Pour les 10 millions de Français qui vivent dans les quartiers défavorisés, les zones rurales et les territoires d'outre-mer, le chef de l'État s'est contenté de promettre des « solutions concrètes » pour améliorer l'accès aux soins et la vie quotidienne.
La seule annonce nouvelle concerne donc l'hôpital. « D'ici à la fin de l'année prochaine, nous devrons avoir désengorgé tous nos services d'urgence », a lancé Emmanuel Macron. Mais là encore, il faudra attendre un peu pour en savoir plus, alors que les professionnels du secteur des urgences sont confrontés à des tensions extrêmes liées aux pénuries de personnel et à la crise de l'intérim.
Borne toujours aux manettes
Pour l'instant, cette feuille de route reste confiée à sa Première ministre, chargée d''apporter des détails « la semaine prochaine », et à son équipe gouvernementale. Élisabeth Borne obtient ainsi un sursis de trois mois, aucun remaniement n'étant prévu dans l'immédiat.

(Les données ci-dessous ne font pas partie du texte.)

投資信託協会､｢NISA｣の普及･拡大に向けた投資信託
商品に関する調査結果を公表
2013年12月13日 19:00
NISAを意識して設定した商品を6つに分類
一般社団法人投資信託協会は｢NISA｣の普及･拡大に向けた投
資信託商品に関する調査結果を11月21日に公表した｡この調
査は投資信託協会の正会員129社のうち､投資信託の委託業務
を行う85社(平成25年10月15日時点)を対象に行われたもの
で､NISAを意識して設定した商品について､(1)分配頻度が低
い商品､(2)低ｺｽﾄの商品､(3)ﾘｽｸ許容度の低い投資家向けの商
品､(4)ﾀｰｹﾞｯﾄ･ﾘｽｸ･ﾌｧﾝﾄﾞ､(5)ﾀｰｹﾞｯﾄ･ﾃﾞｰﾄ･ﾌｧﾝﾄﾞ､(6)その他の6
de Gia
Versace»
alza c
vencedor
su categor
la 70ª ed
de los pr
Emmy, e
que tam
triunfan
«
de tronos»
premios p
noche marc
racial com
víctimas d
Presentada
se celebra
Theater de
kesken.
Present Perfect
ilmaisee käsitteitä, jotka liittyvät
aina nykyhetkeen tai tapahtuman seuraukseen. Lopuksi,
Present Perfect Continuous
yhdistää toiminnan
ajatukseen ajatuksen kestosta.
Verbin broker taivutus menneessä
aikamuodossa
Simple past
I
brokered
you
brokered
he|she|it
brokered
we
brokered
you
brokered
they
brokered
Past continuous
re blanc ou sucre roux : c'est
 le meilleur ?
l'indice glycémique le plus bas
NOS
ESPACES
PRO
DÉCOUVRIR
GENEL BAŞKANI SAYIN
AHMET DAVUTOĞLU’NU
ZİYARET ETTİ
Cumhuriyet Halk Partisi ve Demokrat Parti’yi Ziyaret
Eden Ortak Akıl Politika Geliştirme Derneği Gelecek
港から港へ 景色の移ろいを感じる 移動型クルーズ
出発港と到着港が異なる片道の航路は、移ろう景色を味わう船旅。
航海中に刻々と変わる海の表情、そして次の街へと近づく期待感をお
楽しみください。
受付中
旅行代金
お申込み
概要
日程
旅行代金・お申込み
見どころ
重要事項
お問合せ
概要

En matière de santé, la tâche s'annonce ardue au regard des premières réactions. Lors d'un déplacement dans le Sud Gironde, ce lundi 17 avril, le ministre de la Santé François Braun – qui a annoncé un investissement de 40 millions d'euros pour rénover le centre hospitalier de Langon – a été hué en fin de visite par des manifestants en colère scandant : « On veut des moyens, nous ne sommes pas des voyous ». L'intersyndicale CGT-FO du CH du Sud Gironde appelait à un rassemblement pour défendre l'hôpital public.
À la fin de la visite, des manifestants ont accueilli le ministre devant l’hôpital, avec Beaucoup de colère exprimée autour du manque de personnel hospitalier. pic.twitter.com/TkLFr89SYR
— France Bleu Gironde (@Bleu_Gironde) April 17, 2023
Sur les réseaux sociaux, des médecins n'ont pas hésité à afficher leurs doutes, avec une pointe d'ironie.
Le Président #Macron va en 100 jours
— Jeremy M.D ? (@Jerem_MD) April 18, 2023
- former des médecins/des IDE
- revaloriser les salaires à l’hôpital
- rendre attractif l’hôpital
- désengorger les urgences
- combler les déserts médicaux
- ouvrir des lits
La santé des français mérite mieux que des promesses irréalistes
« Je ne crois pas à la magie mais aux faits, a aussi cinglé le Pr Philippe Juvin, chef des urgences à l'Hôpital européen Georges-Pompidou (HEGP). Il faut plutôt mieux payer les professionnels de santé ou rouvrir des lits actuellement fermés dans les hôpitaux. »
? #Macron a promis de désengorger tous les services d'urgence d'ici 2024
— Sud Radio (@SudRadio) April 18, 2023
?️@philippejuvin : "Je ne crois pas à la magie mais aux faits. Il faut plutôt mieux payer les professionnels de santé ou rouvrir des lits actuellement fermés dans les hôpitaux"
?https://t.co/pcAgC4ByCk pic.twitter.com/e6piRSMIrW
L'emballage à la place du cadeau pour l'UFML
Du côté des libéraux, l'UFML-Syndicat ironise ce mardi sur « la pensée magique » du chef de l'État – un médecin pour tous les Français, des urgences désengorgées – qui « remplace toute volonté réformatrice ». « Lors de son allocution, il n’a donné aucune orientation de la politique qu’il compte mette en œuvre pour rendre plus attractive la médecine libérale, favoriser les installations des plus jeunes, le maintien en activité des plus âgés, relancer et sauver l’hôpital public, réaménager le territoire tant en médecins de ville qu’en structures hospitalières… rien », se désole le syndicat du Dr Jérôme Marty, qui déplore « quelques phrases creuses, une musique, l’emballage à la place du cadeau ». L’UFML-S appelle toujours à un « choc d’attractivité et financier pour la médecine libérale, à une loi de finances rectificative pour cela ».